世間を騒がせている日産自動車の問題に関し、ニュース番組で同社のエンジニアがインタビューに答えていた。コメントのなかには「ゴーン改革によりプラットフォームが共通化され、モノづくりの楽しさがなくなってしまった」といった内容が含まれていた。
自動車のプラットフォームとは、一般にフレームやパワートレインなどにより構成される自動車の骨組みや基礎部分であり、これをベースにボディが被せられて、自動車は完成する。

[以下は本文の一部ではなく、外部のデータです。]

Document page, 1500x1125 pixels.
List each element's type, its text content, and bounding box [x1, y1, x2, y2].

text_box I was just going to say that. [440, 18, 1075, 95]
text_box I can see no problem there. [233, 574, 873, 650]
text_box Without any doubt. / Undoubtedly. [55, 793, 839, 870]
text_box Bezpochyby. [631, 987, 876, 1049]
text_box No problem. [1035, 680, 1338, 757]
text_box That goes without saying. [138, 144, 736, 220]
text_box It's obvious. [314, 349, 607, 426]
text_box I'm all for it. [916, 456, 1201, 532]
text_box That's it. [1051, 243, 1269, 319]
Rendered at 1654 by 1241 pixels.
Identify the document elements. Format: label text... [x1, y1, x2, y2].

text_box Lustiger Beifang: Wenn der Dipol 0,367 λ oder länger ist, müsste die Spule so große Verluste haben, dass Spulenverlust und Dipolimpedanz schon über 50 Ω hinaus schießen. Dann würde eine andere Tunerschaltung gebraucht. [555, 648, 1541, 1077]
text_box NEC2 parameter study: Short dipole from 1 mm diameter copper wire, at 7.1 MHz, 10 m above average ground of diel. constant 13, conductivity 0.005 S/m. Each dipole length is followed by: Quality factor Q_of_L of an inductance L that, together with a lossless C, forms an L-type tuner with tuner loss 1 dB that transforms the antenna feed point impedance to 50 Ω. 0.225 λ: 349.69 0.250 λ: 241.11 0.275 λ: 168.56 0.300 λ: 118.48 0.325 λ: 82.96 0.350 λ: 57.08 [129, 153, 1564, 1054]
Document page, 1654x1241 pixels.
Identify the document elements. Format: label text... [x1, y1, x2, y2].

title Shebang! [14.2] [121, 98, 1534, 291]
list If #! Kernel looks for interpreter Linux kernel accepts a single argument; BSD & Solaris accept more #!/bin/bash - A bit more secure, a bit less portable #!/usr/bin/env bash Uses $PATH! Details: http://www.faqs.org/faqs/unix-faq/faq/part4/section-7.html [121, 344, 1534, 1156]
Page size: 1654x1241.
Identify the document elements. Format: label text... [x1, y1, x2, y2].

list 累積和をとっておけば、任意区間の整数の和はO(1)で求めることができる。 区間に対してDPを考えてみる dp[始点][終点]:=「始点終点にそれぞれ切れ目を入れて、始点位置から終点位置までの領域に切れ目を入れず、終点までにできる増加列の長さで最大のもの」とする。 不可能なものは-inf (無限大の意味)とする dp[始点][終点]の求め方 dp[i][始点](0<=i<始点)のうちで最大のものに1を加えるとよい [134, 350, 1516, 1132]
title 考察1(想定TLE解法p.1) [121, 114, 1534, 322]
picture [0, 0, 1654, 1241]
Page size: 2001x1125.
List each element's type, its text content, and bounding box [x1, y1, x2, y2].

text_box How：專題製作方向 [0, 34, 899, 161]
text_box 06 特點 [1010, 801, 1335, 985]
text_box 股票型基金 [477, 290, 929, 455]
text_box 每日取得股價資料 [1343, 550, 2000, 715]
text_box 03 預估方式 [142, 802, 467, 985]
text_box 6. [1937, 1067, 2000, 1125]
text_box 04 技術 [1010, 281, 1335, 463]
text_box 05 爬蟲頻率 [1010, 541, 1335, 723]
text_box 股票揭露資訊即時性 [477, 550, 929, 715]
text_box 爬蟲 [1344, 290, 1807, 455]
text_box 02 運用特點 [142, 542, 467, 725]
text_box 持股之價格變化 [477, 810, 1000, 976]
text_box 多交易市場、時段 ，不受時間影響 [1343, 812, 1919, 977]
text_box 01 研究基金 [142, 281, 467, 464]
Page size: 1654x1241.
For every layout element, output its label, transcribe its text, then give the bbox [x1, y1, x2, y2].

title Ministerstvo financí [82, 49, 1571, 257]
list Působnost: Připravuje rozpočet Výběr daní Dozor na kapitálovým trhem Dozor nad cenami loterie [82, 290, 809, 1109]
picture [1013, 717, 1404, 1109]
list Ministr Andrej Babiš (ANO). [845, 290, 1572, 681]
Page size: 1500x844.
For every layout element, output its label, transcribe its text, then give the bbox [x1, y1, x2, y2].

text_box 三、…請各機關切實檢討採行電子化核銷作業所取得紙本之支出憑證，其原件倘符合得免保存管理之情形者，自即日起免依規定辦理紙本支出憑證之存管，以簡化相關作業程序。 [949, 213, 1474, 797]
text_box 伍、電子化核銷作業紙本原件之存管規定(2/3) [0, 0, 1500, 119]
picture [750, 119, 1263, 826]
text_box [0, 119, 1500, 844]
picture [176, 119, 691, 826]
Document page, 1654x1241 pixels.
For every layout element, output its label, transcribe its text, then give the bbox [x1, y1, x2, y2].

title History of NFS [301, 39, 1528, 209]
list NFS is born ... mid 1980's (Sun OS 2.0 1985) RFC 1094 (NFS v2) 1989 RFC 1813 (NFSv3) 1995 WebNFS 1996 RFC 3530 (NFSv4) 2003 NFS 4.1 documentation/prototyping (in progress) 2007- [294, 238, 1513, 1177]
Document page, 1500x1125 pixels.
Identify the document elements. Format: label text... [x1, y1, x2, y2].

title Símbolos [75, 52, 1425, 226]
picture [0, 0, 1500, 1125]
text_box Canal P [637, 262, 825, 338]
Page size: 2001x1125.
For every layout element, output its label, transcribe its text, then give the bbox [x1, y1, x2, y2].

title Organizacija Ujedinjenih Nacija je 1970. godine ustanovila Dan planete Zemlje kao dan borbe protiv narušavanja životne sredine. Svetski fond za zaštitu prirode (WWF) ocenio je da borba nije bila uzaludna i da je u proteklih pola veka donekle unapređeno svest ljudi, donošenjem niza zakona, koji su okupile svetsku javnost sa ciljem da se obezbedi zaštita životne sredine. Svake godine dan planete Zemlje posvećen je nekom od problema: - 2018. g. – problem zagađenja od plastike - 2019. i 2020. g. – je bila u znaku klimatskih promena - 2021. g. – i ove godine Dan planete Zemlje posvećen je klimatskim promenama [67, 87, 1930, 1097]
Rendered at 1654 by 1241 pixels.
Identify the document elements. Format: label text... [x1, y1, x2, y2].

プラットフォームの共通化は、世界的に自動車業界全体のトレンドであり、ゴーン改革がなくとも進行していただろうが、それはともかく、「プラットフォームの共通化により、モノづくりの楽しさがなくなってしまった」というコメントは、エンジニアとしての正直かつまっとうな意見であると感じた。
なぜプラットフォームを共通化するのか?
それでは、まずプラットフォームの共通化のメリット・デメリットについて整理しよう。
自動車の開発には恐ろしいほどの資金と時間が必要になるわけだが、プラットフォームを共通化すれば、こうしたコストを大幅に削減することができる。また、製造ラインの共通化、共通化された部品の大量購入による調達価格の低下など、規模の経済を得ることもできる。このため、プラットフォームの共通化は社内に限定されず、マツダのロードスターとフィアット・スパイダーのように、会社の違いという垣根を越えて実行されている。
一方、デメリットに注目すると、まず車種ごとの個性を強調した商品づくりが困難になるという点があげられる。なぜなら、すでに基礎となるプラットフォームが決まっているため、エンジニアができることといえば、ボディや内装の設計などに制限されるからである。
自動車は単なる消費財とは異なり、こだわりを持つユーザーが数多く存在する。こうしたプラットフォームが共通化された自動車に対して、こだわりを持つユーザーは「どれも同じ、魅力がない」と感じる場合も少なくはないだろう。